Lightly roast the spices for the masala on low warmth for 2 mins or till healted via.
Remove and grind to the best powder.
In a large bowl whisk the yoghurt, biryani masala, Kashmiri red chili powder, mint and coriander leaves and and mix properly.
Add soaked soya nuggets to the yogurt mixture and mix lightly. Let it marinate for 1/2 an hour.
Heat 2 cups oil in a pan.
Add 2 finely sliced onions to medium hot oil and fry until golden.
Remove on an absorbent paper.
Heat oil and ghee in a pan and add caraway seeds, green cardamoms and bay leaves and sauté for 30 seconds.
Add 2 thinly slice onions and sauté until golden in color.
Add marinated soya nuggets with all of the combination and saute for three-4 minutes till the soya nuggets emerge as smooth and supply out moisture.
Bring to boil 8 cups of water with 3tsp salt and the whole spices cited for the rice. Add the rice and cook dinner till 1/2 carried out.
Drain the rice and reserve 1 cup of the drained liquid.
In a wide bottomed pan, spread half of the rice and cowl with a layer of the cooked soya nuggets. Cover with the last rice.
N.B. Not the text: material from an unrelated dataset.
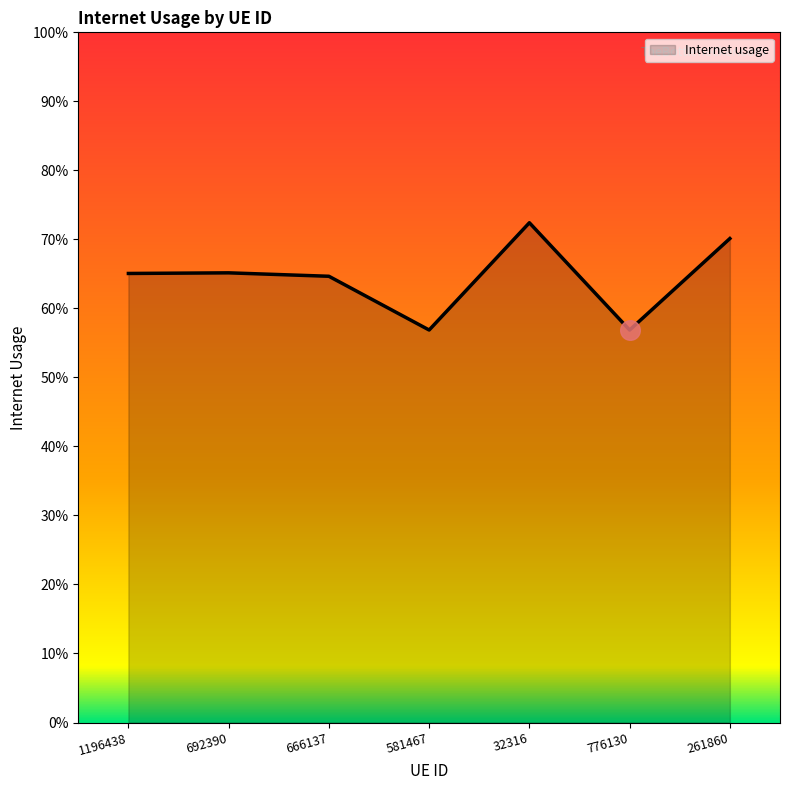

Which has a higher value, 692390 or 32316?

32316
Add the reserved ½ cup liquid.
Add saffron strands soaked in warm milk.
Dot the rice with butter.
Sprinkle rose water and kewra water on pinnacle.
Cover with a good lid and seal with dough.
Put the pan on excessive warmth for 5 mins after which on very low flame for 20 minutes.
Remove from fireplace and let stand for 15 minutes earlier than opening the seal.
Using a fork fluff the rice gently.
Garnish with caramelized golden onions slices to serve.